The effect of sulfinpyrazone on endothelial injury induced by homocysteine has been studied both in vitro, using cultured human umbilical vein endothelial cells, and in vivo, using a primate model of homocysteine-induced arteriosclerosis. Oral sulfinpyrazone (250 mumol/kg body weight per day in three divided doses) in eight chronically homocystinemic baboons (0.14 +/- 0.04 mM plasma homocystine) decreased the extent of aortic endothelial injury as measured morphometrically by silver staining techniques, compared with six untreated comparably homocystinemic animals (denuded surface averaged 0.5% with range 0-2.1 vs 7.7 +/- 1.6%, respectively; P less than 0.001).
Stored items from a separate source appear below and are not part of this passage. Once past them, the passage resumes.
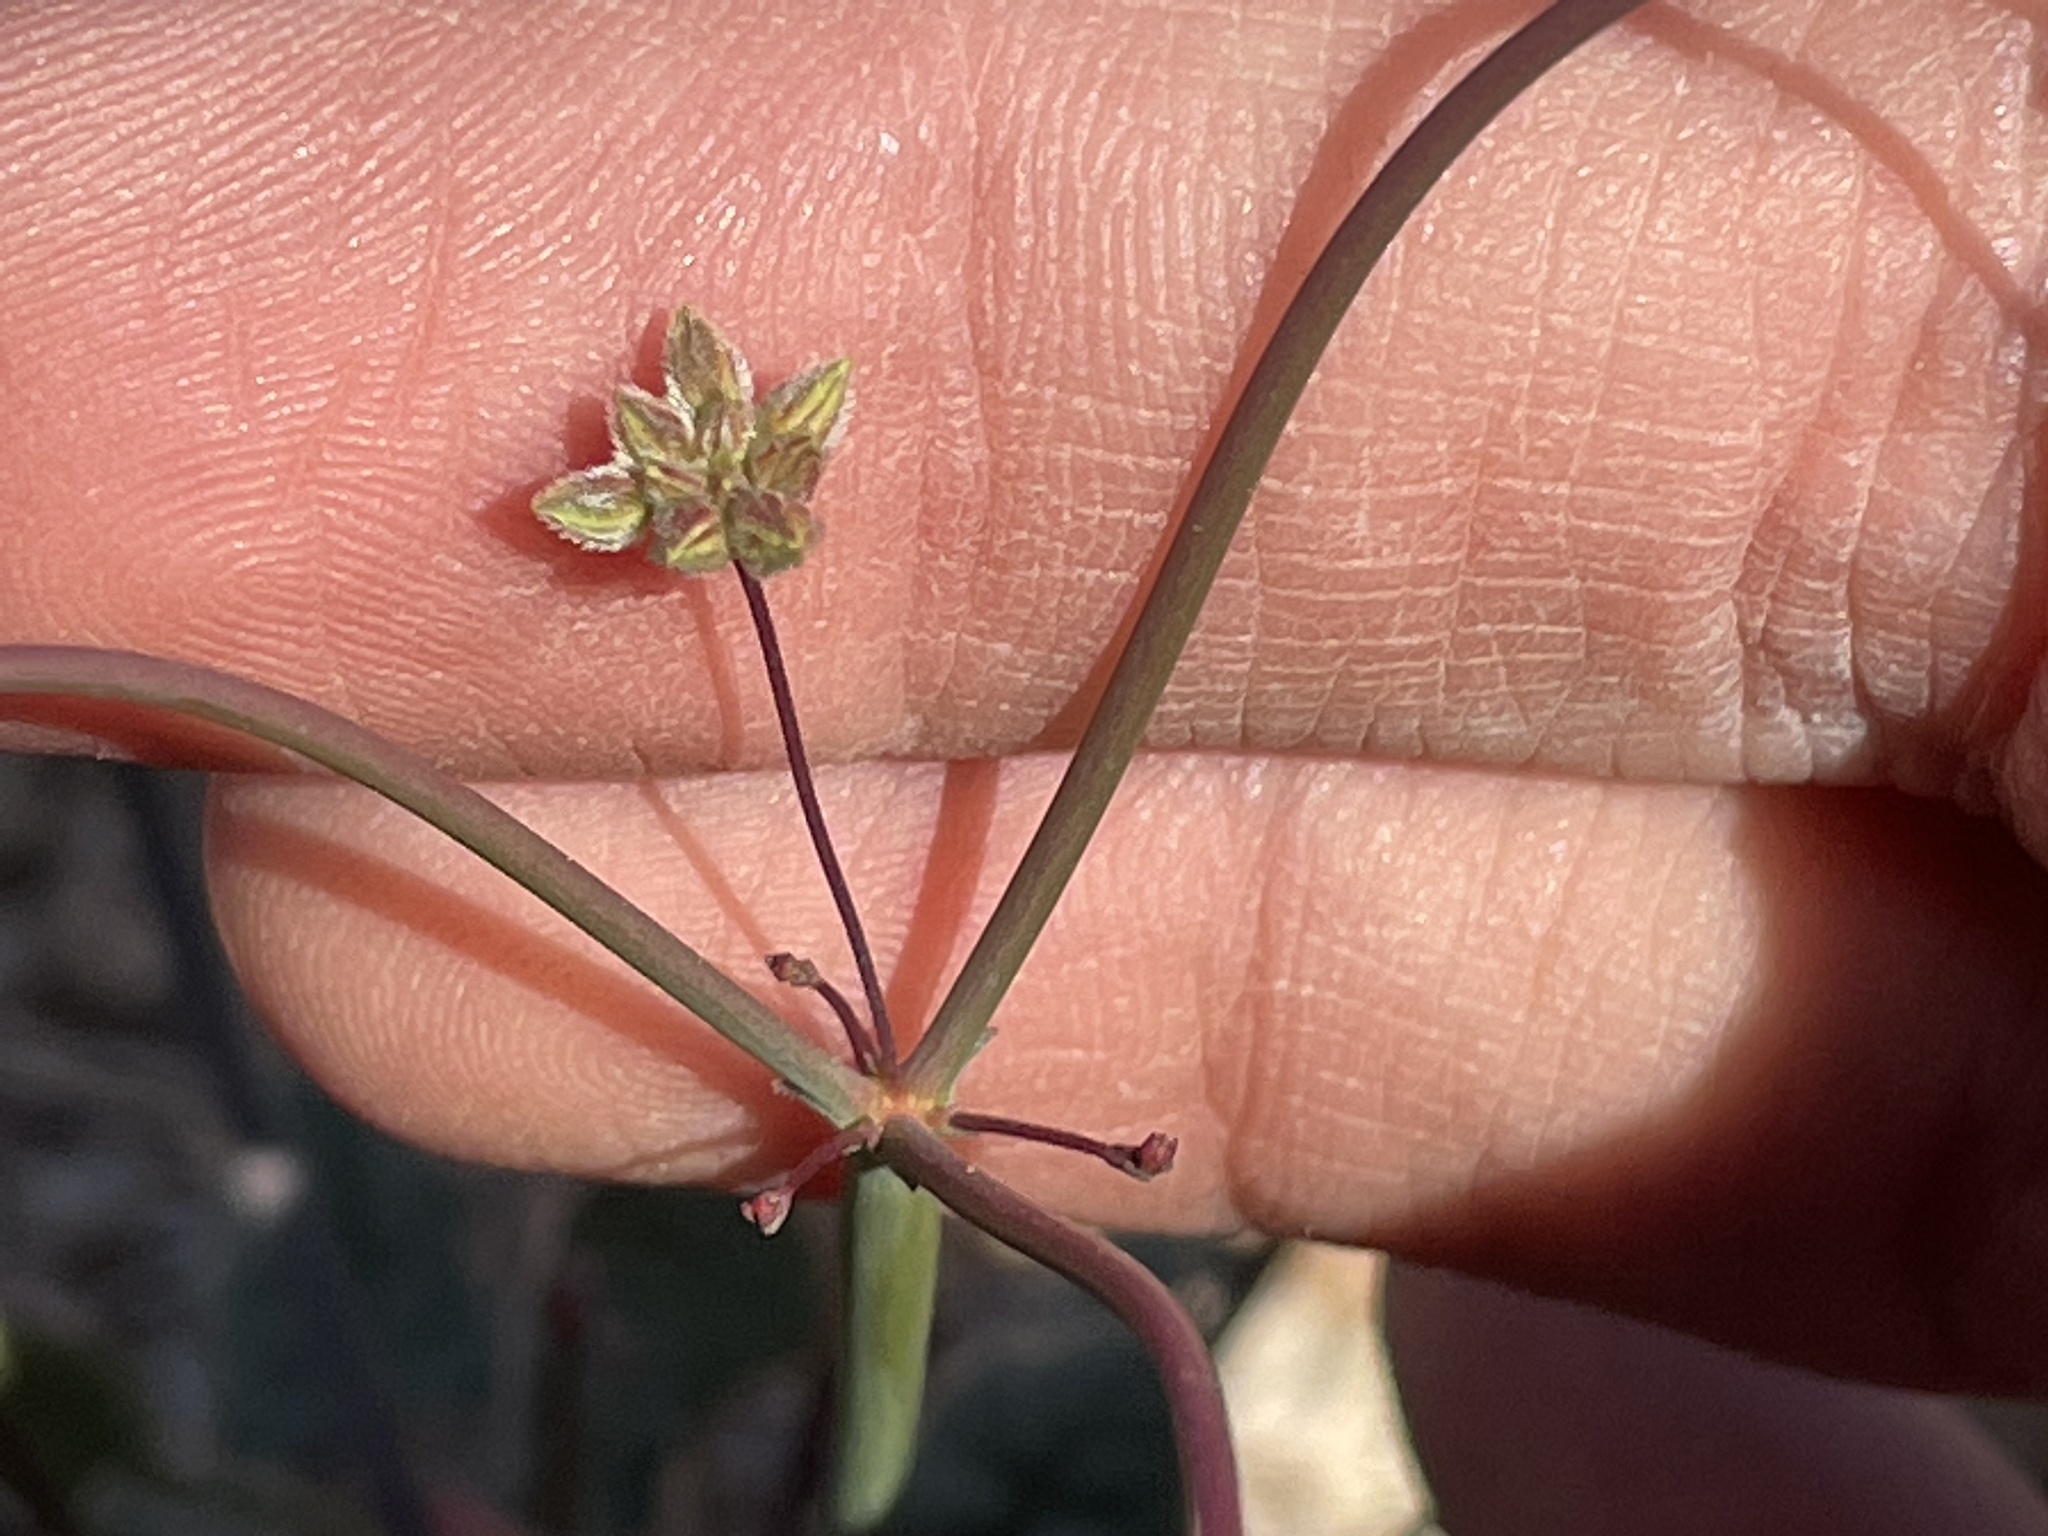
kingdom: Plantae
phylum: Tracheophyta
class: Magnoliopsida
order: Caryophyllales
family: Polygonaceae
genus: Eriogonum
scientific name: Eriogonum inflatum
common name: Desert trumpet
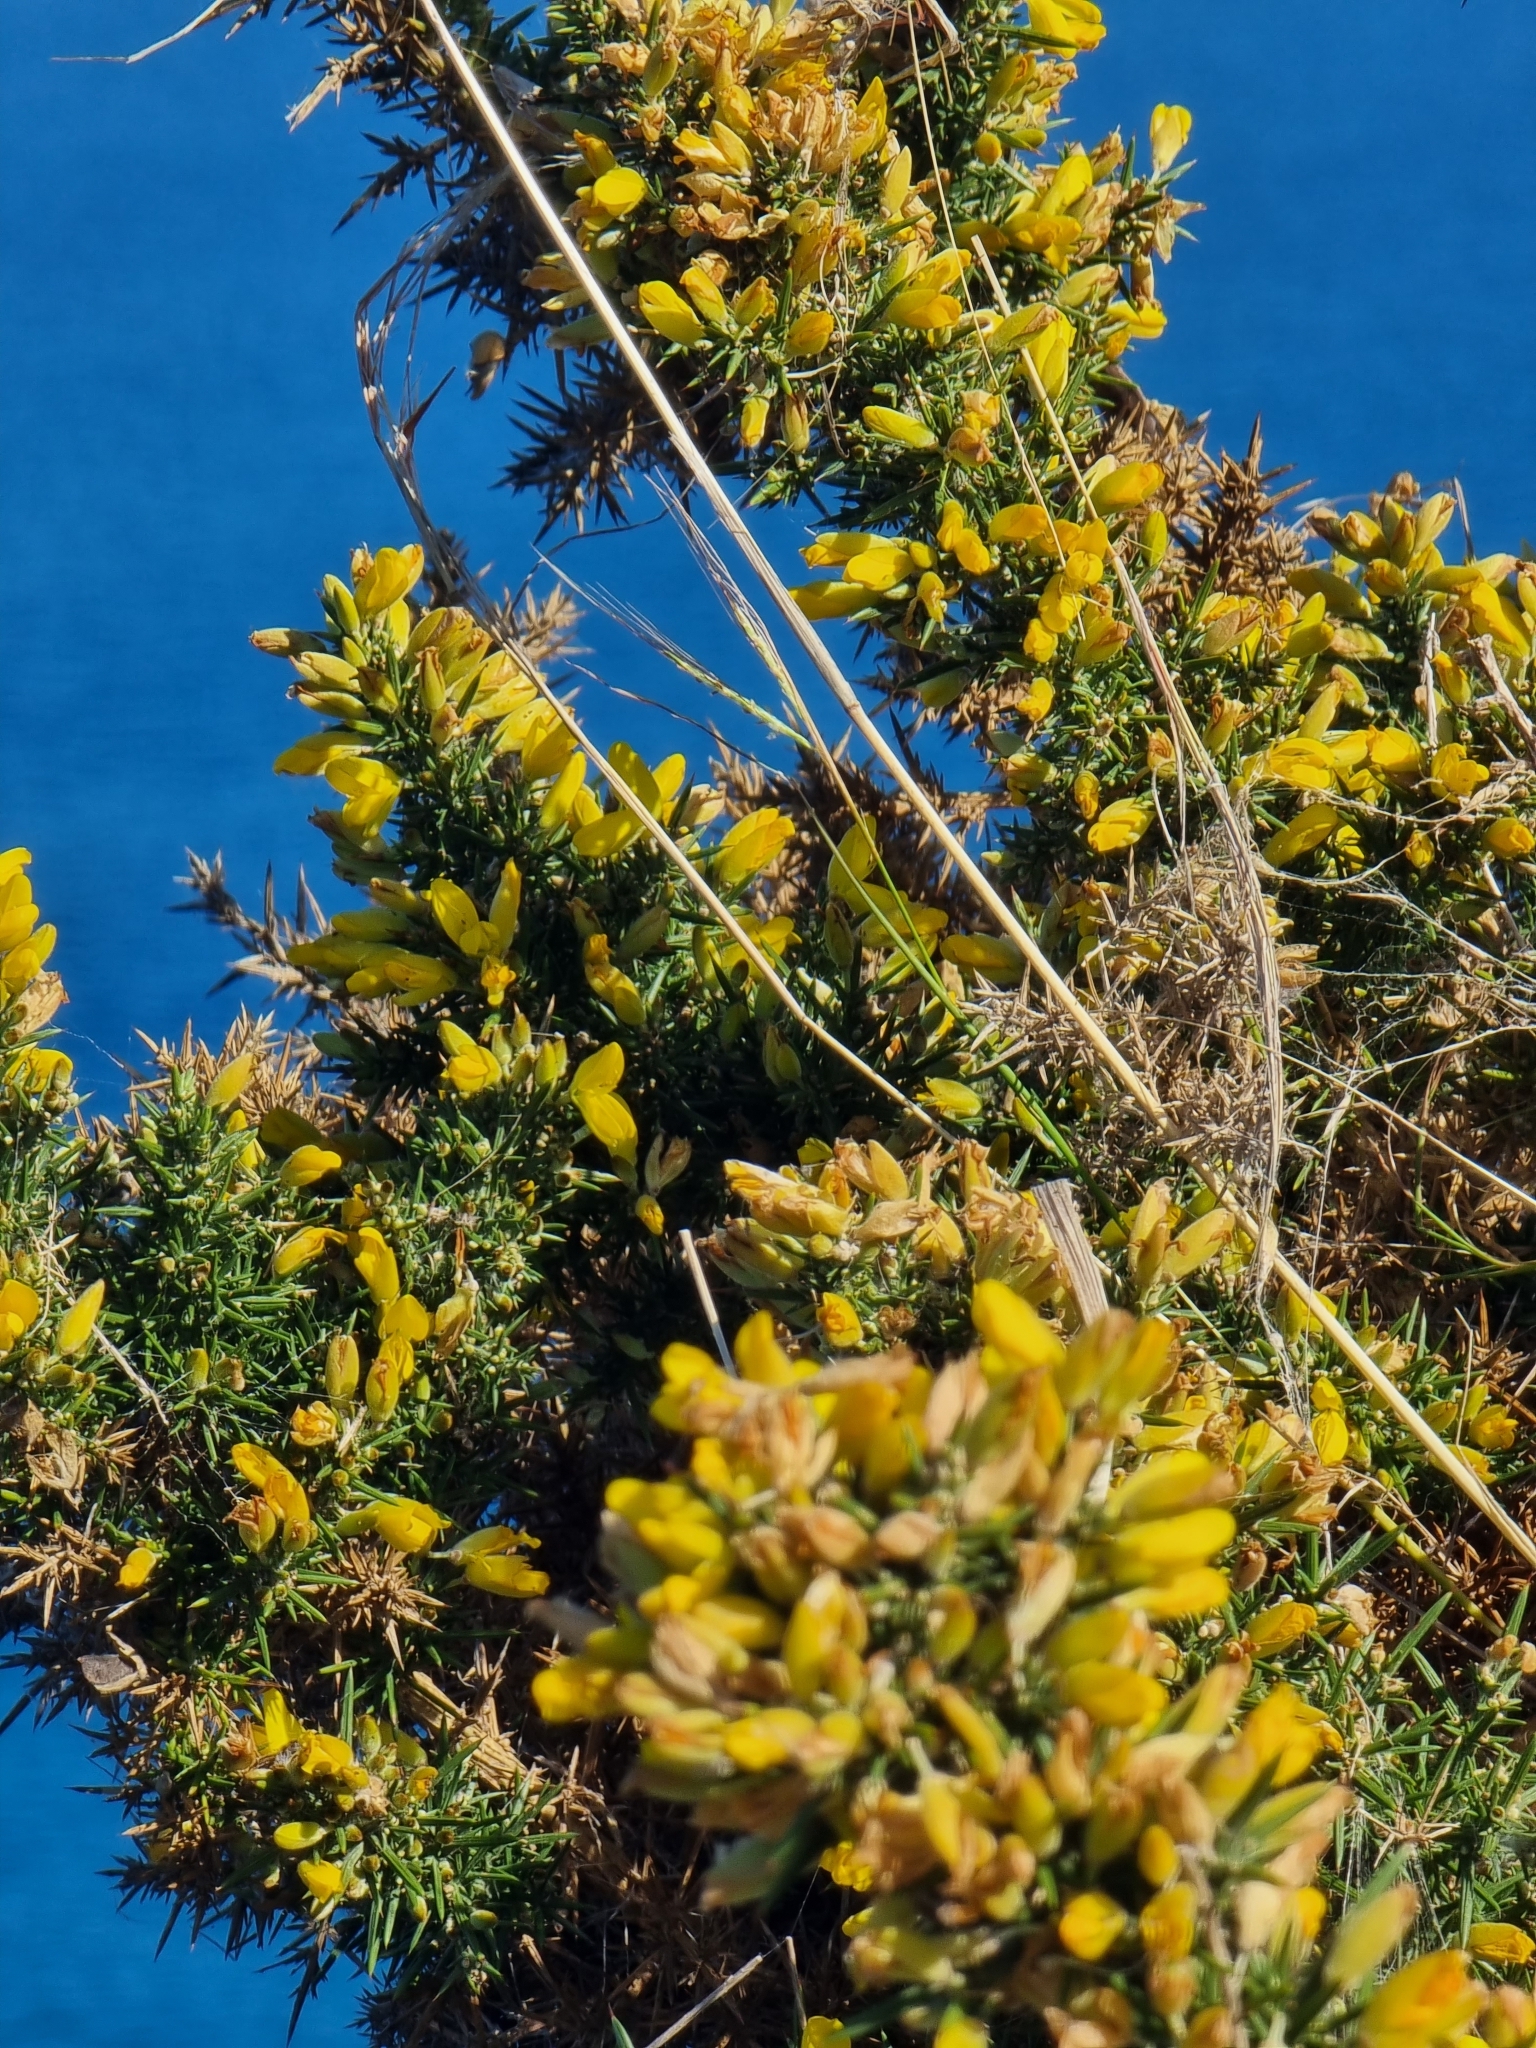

Sulfinpyrazone therapy to homocystinemic baboons also normalized platelet survival and turnover measurements (5.1 +/- 0.4 days and 70,000 +/- 11,000 platelets/microliter per day vs. 2.8 +/- 0.6 days and 179,000 +/- 19,000 platelets/microliter per day in untreated homocystinemic controls; P less than 0.001). Sulfinpyrazone therapy also reduced the size and frequency of homocysteine-induced intimal lesion formation (P less than 0.001). Although sulfinpyrazone reduced the amount of specific 51Cr release from cultured human umbilical vein endothelial cells induced by 10 mM homocysteine after 24 hours of co-incubation, no effect was observed in assays of endothelial cell detachment when sulfinpyrazone (10(-5) M) or its thioether metabolite were pre- or co-incubated during 24 hours with homocysteine (2.5-10 mM). These data suggest that sulfinpyrazone may protect endothelial cells from injury in vivo by some apparently indirect mechanism.